Obstacle comes just when the rates are shooting up
Rajesh Rai | Phuentsholing
Although Bhutan has been exporting potatoes to India for a long time now, it is not yet in the import list in India.
India’s border town—Jaigaon—has stopped importing Bhutanese potatoes.
Because Phuentsholing is declared a Covid-19 red zone, the Indian side says. But tonnes of Bhutanese potatoes were in demand in the Indian town until yesterday.
FCBL’s director for the department of corporate business, Dorji Tashi, said although the export was going smoothly despite the pandemic, sudden disruptions across the border was causing export problems.
“It seems potato is not a registered item,” he said.
Dorji Tashi also said that Indian traders who deal in tuber are willing to take the produce from Bhutanese individuals ready to export. But the export is not allowed, he added.

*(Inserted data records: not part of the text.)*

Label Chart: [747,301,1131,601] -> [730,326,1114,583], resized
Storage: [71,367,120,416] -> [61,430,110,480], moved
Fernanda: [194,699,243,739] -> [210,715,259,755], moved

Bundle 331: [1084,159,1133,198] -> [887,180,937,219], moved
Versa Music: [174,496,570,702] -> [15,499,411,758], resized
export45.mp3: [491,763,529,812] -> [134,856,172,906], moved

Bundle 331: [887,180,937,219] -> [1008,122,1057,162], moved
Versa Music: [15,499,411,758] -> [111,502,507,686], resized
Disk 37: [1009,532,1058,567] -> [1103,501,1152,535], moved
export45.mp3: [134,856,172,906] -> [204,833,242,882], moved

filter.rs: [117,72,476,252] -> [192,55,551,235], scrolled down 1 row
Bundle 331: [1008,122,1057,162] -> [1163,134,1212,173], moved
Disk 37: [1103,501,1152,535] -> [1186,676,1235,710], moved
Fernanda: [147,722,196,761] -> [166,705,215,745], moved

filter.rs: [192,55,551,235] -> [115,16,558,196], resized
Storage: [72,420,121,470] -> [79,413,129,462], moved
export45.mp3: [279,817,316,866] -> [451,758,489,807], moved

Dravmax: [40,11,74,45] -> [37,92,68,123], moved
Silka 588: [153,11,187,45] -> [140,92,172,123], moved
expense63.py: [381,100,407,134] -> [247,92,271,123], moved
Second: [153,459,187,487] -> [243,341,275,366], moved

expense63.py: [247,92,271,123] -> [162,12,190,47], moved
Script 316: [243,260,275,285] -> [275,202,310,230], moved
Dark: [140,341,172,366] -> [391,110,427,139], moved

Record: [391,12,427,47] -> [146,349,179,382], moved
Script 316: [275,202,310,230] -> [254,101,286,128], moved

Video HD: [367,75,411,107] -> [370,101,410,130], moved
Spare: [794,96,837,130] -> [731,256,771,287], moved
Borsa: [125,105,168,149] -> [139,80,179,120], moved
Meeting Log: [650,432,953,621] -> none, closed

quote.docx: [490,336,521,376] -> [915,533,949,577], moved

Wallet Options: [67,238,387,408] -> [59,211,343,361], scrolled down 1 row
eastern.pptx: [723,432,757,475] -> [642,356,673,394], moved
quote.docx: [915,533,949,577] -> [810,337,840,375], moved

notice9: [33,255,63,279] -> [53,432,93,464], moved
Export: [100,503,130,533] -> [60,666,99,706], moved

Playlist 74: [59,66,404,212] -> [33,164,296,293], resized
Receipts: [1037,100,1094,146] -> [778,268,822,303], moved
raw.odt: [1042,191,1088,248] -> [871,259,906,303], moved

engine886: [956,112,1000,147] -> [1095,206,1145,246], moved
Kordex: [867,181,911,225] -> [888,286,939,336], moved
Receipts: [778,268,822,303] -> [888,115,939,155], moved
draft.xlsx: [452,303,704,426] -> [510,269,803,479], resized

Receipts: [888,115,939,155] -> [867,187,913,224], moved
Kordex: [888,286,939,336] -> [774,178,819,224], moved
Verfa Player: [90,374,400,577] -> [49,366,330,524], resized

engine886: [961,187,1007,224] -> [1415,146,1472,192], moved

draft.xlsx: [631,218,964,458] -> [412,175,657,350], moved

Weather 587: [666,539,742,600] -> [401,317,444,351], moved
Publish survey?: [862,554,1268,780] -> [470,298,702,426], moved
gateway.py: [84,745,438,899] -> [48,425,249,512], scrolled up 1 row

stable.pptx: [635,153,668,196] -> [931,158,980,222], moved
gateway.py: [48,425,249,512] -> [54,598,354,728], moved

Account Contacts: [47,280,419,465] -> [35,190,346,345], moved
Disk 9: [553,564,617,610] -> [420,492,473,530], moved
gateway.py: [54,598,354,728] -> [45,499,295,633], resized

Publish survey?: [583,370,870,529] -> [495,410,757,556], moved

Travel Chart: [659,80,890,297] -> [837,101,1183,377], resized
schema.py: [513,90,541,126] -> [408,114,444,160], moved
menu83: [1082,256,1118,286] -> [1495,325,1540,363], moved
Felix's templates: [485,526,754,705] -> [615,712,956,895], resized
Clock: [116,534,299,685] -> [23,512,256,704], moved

The issue is also a repeat of what happened with cardamom export 2017. After the introduction of GST in India, export of cardamom via Jaigaon was abruptly stopped. With the GST implementation, the customs office installed computerised system called the ICEGATE in Jaigaon and other border towns that links trade to Bhutan.
The system asked for quarantine clearance and the Plant Quarantine Services of India (PQSI) did not issue the clearance for Bhutanese cardamom. The clearance that Bhutan Agriculture and Food Authority (BAFRA) provided was not recognised and the export was disrupted.
The government later had dialogues with India and resolved the matter.
This time, as this disruption is similar to that of cardamom issue in 2017, traders are questioning why such move to stop potato export was initiated three years after the GST was introduced.
With everything fine until a few days, traders say there must be parties across the border with vested interests who want to stop export of potatoes.
A former tourism sector’s employee, Sonam Gyeltshen from Khotoka, said that his trucks loaded with potatoes were stranded on the highway for several days.
Since the export commenced this year, FCBL has exported 999.14 metric tonnes (MT) of potatoes, worth Nu 20.14 million (M). It has exported 4,000MT of vegetables worth Nu 85M until now this year. This is just a 10 percent export compared to the normal previous years.
In a new development in export of potatoes, Bhutanese farmers this year have two options to sell of their produce, one through FCBL and the other through private Bhutanese traders.
The government has allowed Bhutanese traders this year to directly export potatoes.
These traders are among those who lost jobs due to the pandemic. They are allowed to directly export on their own. The department of agricultural marketing and cooperatives (DAMC) is facilitating it.
Starting September 19, when the export commenced, until October 11, DAMC recorded export of 3,758MT of potatoes worth Nu 108.97M.
Figures also show that tuber trading price has skyrocketed starting this month. From October 1 until October 11, private Bhutanese traders exported 2,111.65MT of potatoes worth Nu 70.89M.
From September 19, until the month ended, 1,646.45MT of potatoes worth Nu 38.08M were exported.
“As of now, there are just about four to five trucks stranded on the highway before reaching Rinchending,” DAMC’s marketing chief Yonten Gyamtsho said.
DAMC also coordinates with labour office to arrange adequate loaders and provide overall management of RNR Export Transshipment Facility at the truck parking with support from RBP and De-Suups.
DAMC has recorded export of 4,019.55MT of vegetables worth Nu 125.29M until October 11.